Ad es. il quinto comma dell’art. 3 sembrerebbe ammettere la possibilità di ricorso al Giudice tutelare solo in caso di contrasto tra la volontà del medico e quella del rappresentante legale. Tuttavia non pare possa escludersi rilevanza alla divergenza tra la volontà del minore, specie se adolescente, e quella dei genitori o del tutore, con possibilità di ricorso al giudice per la nomina di un curatore speciale.
Altro chiaro esempio è l’art. 3 del d.m.
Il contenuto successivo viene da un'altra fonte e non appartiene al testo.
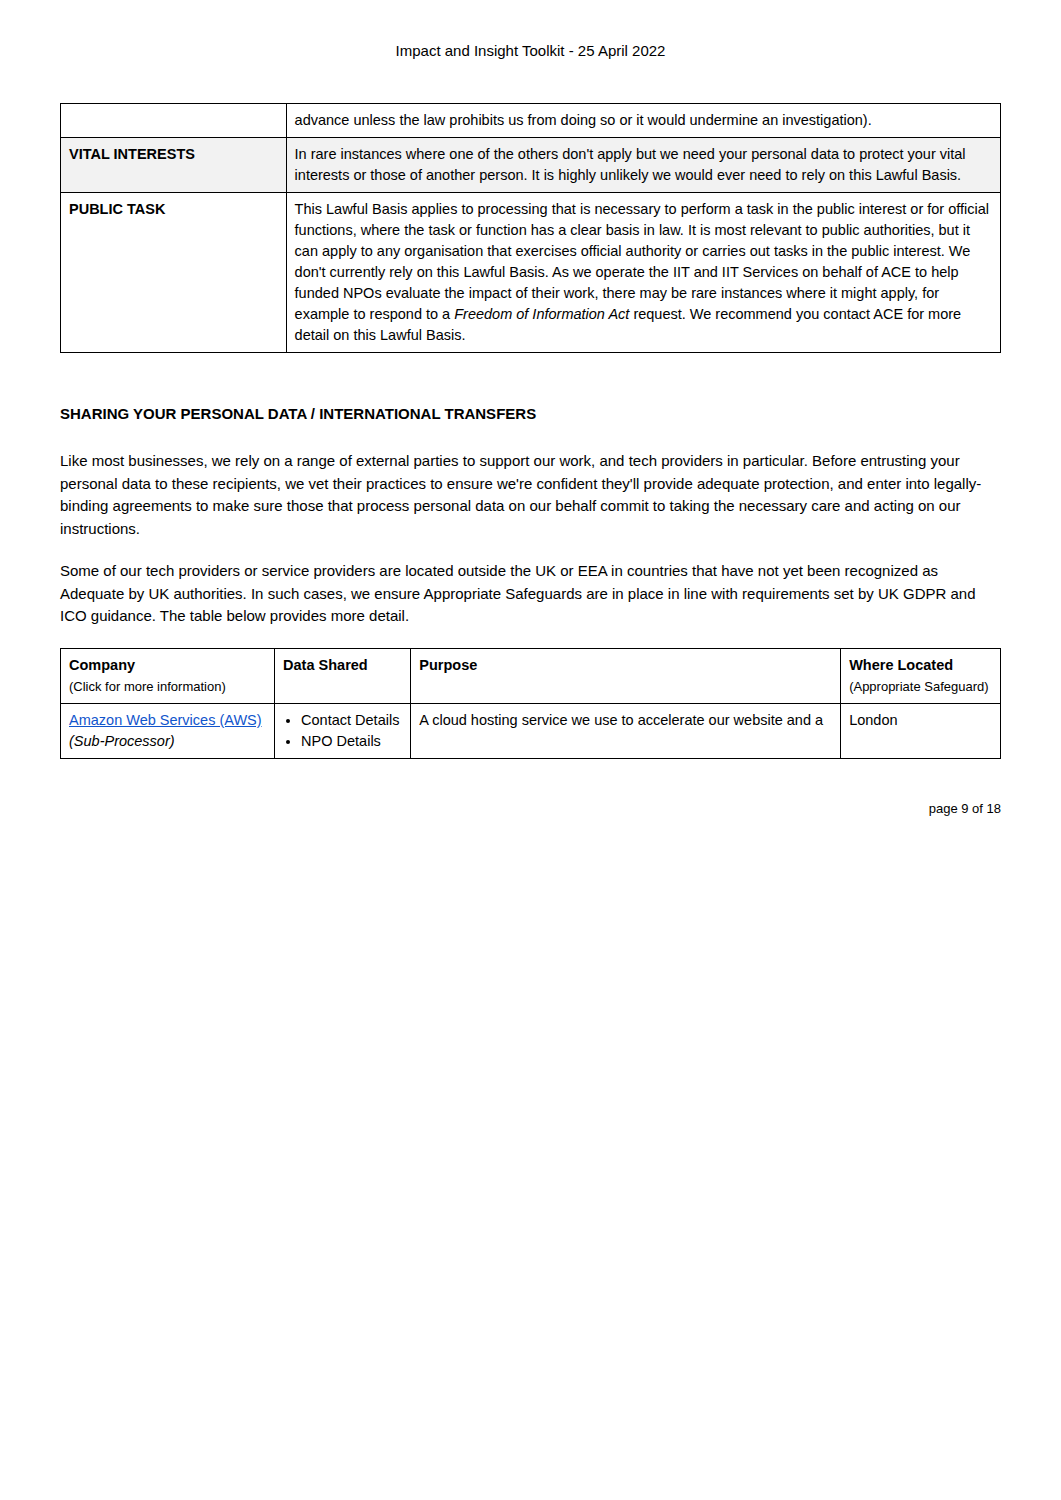Impact and Insight Toolkit - 25 April 2022
| | advance unless the law prohibits us from doing so or it would undermine an investigation). |
| VITAL INTERESTS | In rare instances where one of the others don't apply but we need your personal data to protect your vital interests or those of another person. It is highly unlikely we would ever need to rely on this Lawful Basis. |
| PUBLIC TASK | This Lawful Basis applies to processing that is necessary to perform a task in the public interest or for official functions, where the task or function has a clear basis in law. It is most relevant to public authorities, but it can apply to any organisation that exercises official authority or carries out tasks in the public interest. We don't currently rely on this Lawful Basis. As we operate the IIT and IIT Services on behalf of ACE to help funded NPOs evaluate the impact of their work, there may be rare instances where it might apply, for example to respond to a Freedom of Information Act request. We recommend you contact ACE for more detail on this Lawful Basis. |
SHARING YOUR PERSONAL DATA / INTERNATIONAL TRANSFERS
Like most businesses, we rely on a range of external parties to support our work, and tech providers in particular. Before entrusting your personal data to these recipients, we vet their practices to ensure we're confident they'll provide adequate protection, and enter into legally-binding agreements to make sure those that process personal data on our behalf commit to taking the necessary care and acting on our instructions.
Some of our tech providers or service providers are located outside the UK or EEA in countries that have not yet been recognized as Adequate by UK authorities. In such cases, we ensure Appropriate Safeguards are in place in line with requirements set by UK GDPR and ICO guidance. The table below provides more detail.
| Company (Click for more information) | Data Shared | Purpose | Where Located (Appropriate Safeguard) |
| --- | --- | --- | --- |
| Amazon Web Services (AWS) (Sub-Processor) | Contact Details NPO Details | A cloud hosting service we use to accelerate our website and a | London |
page 9 of 18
Sanità 18 marzo 1998 (“Linee guida di riferimento per l’istituzione e il funzionamento dei comitati etici”): “La sperimentazione sul minore … è comunque vincolata al valido consenso di chi esercita la podestà dei genitori; conformemente alle richiamate linee guida europee, il minore, compatibilmente con la sua età, ha il diritto ad essere personalmente informato sulla sperimentazione con un linguaggio ed in termini a lui comprensibili e richiesto di firmare personalmente il proprio consenso in aggiunta a quello del legale rappresentante; il minore deve potersi rifiutare di partecipare alla sperimentazione”.
Vi sono poi vari trattamenti sanitari per i quali la legge ritiene sufficiente il solo consenso del paziente minorenne e per i quali il medico procede all’intervento sanitario a prescindere dal consenso/dissenso dei genitori e anche a loro insaputa (es.: terapie e accertamenti diagnostici, anche di laboratorio, in presenza di sintomi di insorgenza di una malattia trasmessa sessualmente; i casi dell’art 2 l. n. 194/78 sulle prescrizioni mediche e somministrazione dei mezzi necessari per conseguire le finalità liberamente scelte in ordine alla procreazione responsabile; le ipotesi previste dall’art. 95 l. n. 685/75 in materia di accertamenti diagnostici/interventi terapeutici/riabilitativi al minorenne che fa uso personale di sostanze stupefacenti, mantenendo l’anonimato del minorenne nell'accesso ai servizi per le tossicodipendenze).